PROBLEM » Starting with the line that contains "Figure 3: The" and stopping after the line that contains "Fig. 1. (a,b)", copy the entries below exactly. Include nothing else.

DATA SUPPLIED »

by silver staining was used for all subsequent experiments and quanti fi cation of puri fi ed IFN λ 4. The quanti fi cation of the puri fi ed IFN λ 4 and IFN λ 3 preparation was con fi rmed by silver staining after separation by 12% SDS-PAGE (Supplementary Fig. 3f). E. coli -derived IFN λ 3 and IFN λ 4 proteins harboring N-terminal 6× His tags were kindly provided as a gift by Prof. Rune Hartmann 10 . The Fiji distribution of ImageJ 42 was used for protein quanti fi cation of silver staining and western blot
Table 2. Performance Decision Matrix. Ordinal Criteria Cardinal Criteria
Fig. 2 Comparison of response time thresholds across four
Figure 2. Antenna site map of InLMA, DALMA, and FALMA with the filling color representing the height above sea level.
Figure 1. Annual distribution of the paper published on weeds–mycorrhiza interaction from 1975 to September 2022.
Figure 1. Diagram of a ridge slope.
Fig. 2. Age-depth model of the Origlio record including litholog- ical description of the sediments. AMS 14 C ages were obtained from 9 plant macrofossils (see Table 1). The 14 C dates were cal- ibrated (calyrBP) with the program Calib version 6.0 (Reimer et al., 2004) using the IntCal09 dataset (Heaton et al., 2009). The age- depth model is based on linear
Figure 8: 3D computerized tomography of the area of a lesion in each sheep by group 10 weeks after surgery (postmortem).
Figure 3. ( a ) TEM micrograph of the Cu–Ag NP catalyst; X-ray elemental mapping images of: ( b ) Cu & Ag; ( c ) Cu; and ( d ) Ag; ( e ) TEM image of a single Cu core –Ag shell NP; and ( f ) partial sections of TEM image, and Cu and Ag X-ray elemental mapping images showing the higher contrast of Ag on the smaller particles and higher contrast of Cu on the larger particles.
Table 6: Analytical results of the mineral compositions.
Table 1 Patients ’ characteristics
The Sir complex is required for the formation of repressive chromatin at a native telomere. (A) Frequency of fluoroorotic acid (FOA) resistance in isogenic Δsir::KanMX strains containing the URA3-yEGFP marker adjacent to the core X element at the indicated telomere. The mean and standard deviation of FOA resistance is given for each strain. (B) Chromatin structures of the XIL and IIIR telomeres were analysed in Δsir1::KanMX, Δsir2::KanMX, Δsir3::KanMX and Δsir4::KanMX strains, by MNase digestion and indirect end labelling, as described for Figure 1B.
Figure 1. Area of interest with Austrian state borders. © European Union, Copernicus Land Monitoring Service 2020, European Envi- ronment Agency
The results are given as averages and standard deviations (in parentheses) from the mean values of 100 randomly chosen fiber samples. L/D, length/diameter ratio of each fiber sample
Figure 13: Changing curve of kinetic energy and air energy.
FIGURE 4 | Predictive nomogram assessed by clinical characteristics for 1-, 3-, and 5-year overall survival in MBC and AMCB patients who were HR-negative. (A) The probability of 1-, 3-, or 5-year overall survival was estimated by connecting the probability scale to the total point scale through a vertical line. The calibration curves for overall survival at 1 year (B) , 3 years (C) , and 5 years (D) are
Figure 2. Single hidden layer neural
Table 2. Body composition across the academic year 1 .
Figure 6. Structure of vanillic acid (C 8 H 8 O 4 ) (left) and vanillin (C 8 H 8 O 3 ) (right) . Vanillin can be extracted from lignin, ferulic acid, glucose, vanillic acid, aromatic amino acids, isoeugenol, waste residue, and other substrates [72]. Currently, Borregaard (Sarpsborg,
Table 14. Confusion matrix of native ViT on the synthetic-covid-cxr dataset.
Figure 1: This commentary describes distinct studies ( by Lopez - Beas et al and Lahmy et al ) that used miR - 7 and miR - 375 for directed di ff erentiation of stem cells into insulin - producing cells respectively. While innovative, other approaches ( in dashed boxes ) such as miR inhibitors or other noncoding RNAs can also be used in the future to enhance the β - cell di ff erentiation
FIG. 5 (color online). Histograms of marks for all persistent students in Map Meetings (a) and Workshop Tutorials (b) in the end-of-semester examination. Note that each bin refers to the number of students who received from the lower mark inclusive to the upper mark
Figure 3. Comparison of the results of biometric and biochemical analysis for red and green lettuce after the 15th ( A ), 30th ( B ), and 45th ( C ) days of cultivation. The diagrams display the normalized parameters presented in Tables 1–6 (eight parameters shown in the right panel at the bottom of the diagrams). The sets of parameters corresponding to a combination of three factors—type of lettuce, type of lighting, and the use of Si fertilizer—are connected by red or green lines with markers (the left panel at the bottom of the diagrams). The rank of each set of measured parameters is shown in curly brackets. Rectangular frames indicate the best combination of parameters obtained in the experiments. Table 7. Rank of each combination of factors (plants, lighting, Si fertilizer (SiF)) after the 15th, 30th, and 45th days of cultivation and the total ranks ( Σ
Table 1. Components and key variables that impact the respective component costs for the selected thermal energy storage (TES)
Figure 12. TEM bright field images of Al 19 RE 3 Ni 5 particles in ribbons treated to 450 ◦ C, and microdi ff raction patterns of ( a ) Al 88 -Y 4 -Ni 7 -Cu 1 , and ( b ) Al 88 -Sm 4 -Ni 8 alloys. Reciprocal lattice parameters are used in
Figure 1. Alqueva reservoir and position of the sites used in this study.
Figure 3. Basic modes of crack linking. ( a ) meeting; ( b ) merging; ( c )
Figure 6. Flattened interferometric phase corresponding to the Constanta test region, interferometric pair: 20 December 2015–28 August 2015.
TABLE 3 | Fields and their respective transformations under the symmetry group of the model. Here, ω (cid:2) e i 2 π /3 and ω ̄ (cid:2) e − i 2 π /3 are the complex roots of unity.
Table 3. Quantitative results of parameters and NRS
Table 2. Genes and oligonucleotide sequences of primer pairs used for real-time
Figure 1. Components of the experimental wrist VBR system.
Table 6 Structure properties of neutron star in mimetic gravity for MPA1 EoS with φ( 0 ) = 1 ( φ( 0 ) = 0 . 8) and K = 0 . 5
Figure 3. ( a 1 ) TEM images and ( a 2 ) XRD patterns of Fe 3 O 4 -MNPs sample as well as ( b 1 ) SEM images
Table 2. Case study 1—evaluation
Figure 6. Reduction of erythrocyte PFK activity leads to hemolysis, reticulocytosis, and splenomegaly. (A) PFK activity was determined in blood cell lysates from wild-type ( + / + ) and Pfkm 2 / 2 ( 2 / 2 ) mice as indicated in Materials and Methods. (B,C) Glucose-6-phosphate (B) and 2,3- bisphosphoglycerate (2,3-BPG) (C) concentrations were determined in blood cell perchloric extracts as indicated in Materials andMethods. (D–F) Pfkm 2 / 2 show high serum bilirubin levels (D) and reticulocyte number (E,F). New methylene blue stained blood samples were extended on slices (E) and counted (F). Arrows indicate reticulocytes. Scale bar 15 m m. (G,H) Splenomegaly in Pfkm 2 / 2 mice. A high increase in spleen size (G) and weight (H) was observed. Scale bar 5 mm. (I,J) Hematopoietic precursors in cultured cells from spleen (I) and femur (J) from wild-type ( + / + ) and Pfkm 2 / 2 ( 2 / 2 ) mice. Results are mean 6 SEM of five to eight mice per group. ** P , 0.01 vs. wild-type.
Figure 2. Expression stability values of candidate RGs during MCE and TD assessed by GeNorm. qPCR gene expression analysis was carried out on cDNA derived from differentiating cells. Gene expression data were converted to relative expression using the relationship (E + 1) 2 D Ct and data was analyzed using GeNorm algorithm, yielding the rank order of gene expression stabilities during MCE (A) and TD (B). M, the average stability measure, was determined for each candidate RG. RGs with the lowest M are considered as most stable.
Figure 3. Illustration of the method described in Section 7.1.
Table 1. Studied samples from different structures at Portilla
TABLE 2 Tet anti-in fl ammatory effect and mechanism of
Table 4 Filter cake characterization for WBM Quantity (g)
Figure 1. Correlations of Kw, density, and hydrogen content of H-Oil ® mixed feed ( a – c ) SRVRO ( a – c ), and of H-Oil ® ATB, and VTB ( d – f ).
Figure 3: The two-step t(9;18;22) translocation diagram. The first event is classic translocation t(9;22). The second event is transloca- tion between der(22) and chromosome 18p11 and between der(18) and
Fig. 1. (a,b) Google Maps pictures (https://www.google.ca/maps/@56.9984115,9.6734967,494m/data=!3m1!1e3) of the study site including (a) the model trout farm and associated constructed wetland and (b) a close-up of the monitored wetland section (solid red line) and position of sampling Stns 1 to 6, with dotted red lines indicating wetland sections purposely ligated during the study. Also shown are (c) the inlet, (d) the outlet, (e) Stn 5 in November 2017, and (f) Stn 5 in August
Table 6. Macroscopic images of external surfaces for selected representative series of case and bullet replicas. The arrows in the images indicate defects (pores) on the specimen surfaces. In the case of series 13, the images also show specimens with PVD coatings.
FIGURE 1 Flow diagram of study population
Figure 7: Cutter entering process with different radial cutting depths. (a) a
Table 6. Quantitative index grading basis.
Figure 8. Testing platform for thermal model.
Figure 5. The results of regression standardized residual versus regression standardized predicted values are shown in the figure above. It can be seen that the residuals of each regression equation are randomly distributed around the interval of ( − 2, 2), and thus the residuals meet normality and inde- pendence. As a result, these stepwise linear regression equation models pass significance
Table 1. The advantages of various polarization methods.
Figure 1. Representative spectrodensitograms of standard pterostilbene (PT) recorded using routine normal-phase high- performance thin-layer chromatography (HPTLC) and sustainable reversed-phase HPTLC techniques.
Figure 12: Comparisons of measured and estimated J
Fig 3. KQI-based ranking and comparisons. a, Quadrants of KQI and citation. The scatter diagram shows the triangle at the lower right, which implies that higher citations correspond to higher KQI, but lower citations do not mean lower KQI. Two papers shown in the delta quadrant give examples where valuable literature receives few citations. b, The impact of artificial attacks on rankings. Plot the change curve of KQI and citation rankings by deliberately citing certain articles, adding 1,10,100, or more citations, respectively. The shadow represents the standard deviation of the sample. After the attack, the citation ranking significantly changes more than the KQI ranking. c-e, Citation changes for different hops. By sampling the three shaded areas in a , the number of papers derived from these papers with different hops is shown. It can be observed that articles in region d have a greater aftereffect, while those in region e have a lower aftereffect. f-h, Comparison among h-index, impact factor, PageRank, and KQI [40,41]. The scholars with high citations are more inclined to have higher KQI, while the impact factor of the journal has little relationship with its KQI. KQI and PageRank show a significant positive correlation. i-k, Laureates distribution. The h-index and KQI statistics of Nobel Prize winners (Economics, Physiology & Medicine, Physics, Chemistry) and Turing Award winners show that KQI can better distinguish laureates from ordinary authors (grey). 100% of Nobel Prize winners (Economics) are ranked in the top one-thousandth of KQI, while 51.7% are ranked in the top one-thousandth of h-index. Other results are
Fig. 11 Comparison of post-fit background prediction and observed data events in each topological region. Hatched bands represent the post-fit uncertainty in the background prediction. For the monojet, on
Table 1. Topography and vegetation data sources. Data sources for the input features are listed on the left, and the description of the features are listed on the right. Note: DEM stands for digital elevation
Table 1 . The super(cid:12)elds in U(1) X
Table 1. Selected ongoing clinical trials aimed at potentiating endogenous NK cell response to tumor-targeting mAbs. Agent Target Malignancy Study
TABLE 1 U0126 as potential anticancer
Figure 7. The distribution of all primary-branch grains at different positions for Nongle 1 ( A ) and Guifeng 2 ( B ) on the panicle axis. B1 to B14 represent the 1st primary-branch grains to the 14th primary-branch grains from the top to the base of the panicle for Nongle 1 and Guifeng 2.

RESULT BELOW »
Figure 3: The two-step t(9;18;22) translocation diagram. The first event is classic translocation t(9;22). The second event is transloca- tion between der(22) and chromosome 18p11 and between der(18) and
Fig. 1. (a,b) Google Maps pictures (https://www.google.ca/maps/@56.9984115,9.6734967,494m/data=!3m1!1e3) of the study site including (a) the model trout farm and associated constructed wetland and (b) a close-up of the monitored wetland section (solid red line) and position of sampling Stns 1 to 6, with dotted red lines indicating wetland sections purposely ligated during the study. Also shown are (c) the inlet, (d) the outlet, (e) Stn 5 in November 2017, and (f) Stn 5 in August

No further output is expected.